*TEXT PASSAGE:*
** BEGIN **

The ongoing trend of expressing one’s individuality on the roads

As the automotive industry has evolved over the last 100 years, this trend towards personalisation has been gradually increasing to the point where it is currently expanding at breakneck pace.

When Henry Ford set up his production line and revolutionised the automotive industry, you could buy have any colour car you wanted as long as it was black. The reason was that it took weeks for the paint to dry before advancements in paint chemistry by DuPont yielded the Duco lacquer paint which cut the process of drying from weeks to hours and enabled General Motors to become the first to use other colours on its fast moving assembly line in 1923.

As colour choice became available from all auto manufacturers, naturally enough, the incumbent black maintained a healthy lead for a long time in the popularity stakes, but inevitably other colours came to the fore.

World War II put a big dent in the availability of colour, and there were still issues with some colours (notably red) which caused the pigment to fade until the mid to late the late fifties.

** END **

*DATA SHOWN:*
** BEGIN **

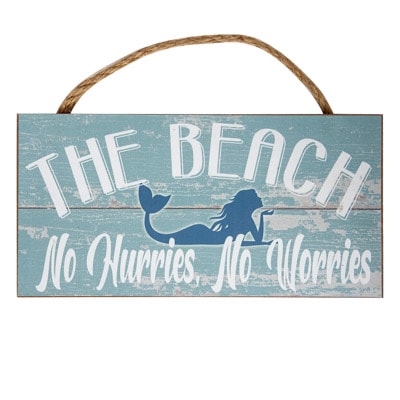
The width and height of the screenshot is (400, 400). Find the location of `cord`. cord is located at coordinates (205, 38).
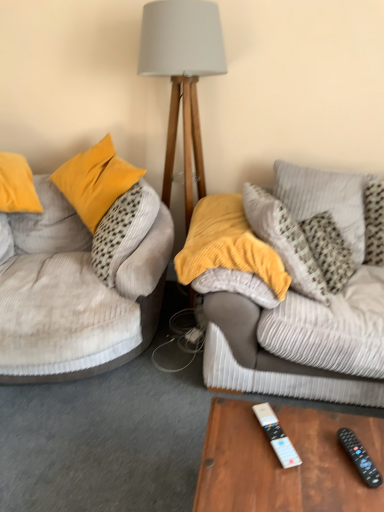
Identify the location of free location to the left of black plastic remote control at lower right, the first remote control when ordered from right to left. The width and height of the screenshot is (384, 512). (305, 463).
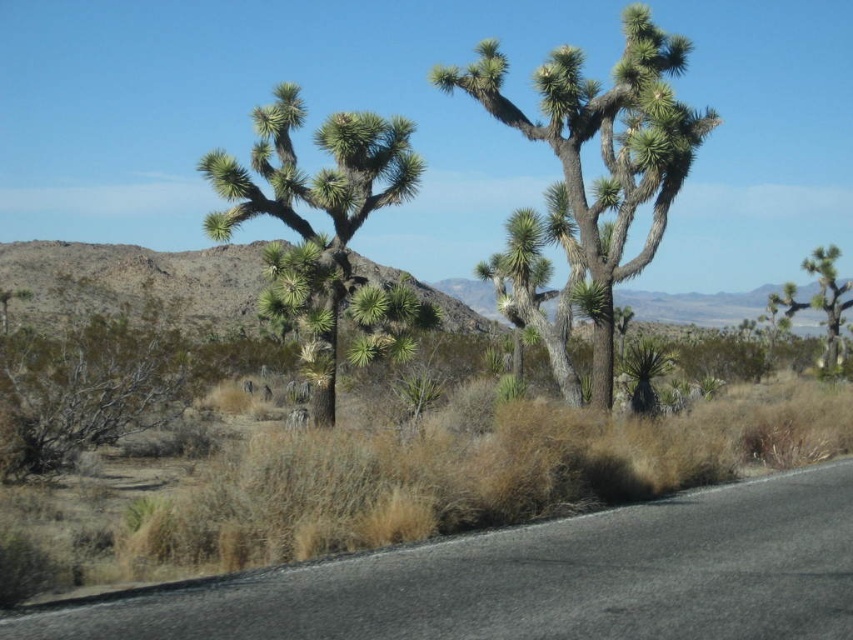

** END **

*STATED PROBLEM 1:*
Restate word for word the part of the text on car colors starting at "When Henry Ford" and ending at "to the fore.".
*STATED PROBLEM 2:*
According to the text on car colors, in what year did General Motors first use colors other than black on its assembly line?
*STATED PROBLEM 3:*
Extend the text on car colors from its final sentence onward.

*RESULT 1:*
When Henry Ford set up his production line and revolutionised the automotive industry, you could buy have any colour car you wanted as long as it was black. The reason was that it took weeks for the paint to dry before advancements in paint chemistry by DuPont yielded the Duco lacquer paint which cut the process of drying from weeks to hours and enabled General Motors to become the first to use other colours on its fast moving assembly line in 1923.

As colour choice became available from all auto manufacturers, naturally enough, the incumbent black maintained a healthy lead for a long time in the popularity stakes, but inevitably other colours came to the fore.

*RESULT 2:*
1923

*RESULT 3:*
The colour white became “the new black” in the sixties as fleet sales grew and was the most popular colour for several decades prior to the turn of the millennia. Du Pont reports “basic colour family popularity showed evolutionary change in 2000. As forecast, white, a perennial leader, has been displaced by silver in both Europe and North America. The exception is American luxury vehicles in which fine mica pearls have given white new interest. In North America, green has given way to blue, a favourite in Europe, and yellow has emerged as a top 10 colour.”

Though silver maintains an overall market share advantage across all models and makes, there are still different colour preferences depending on the vehicle size and style (luxury, sports, SUV), and different geographic and cultural markets vary dramatically in their colour choices too, as can be seen from the accompanying charts.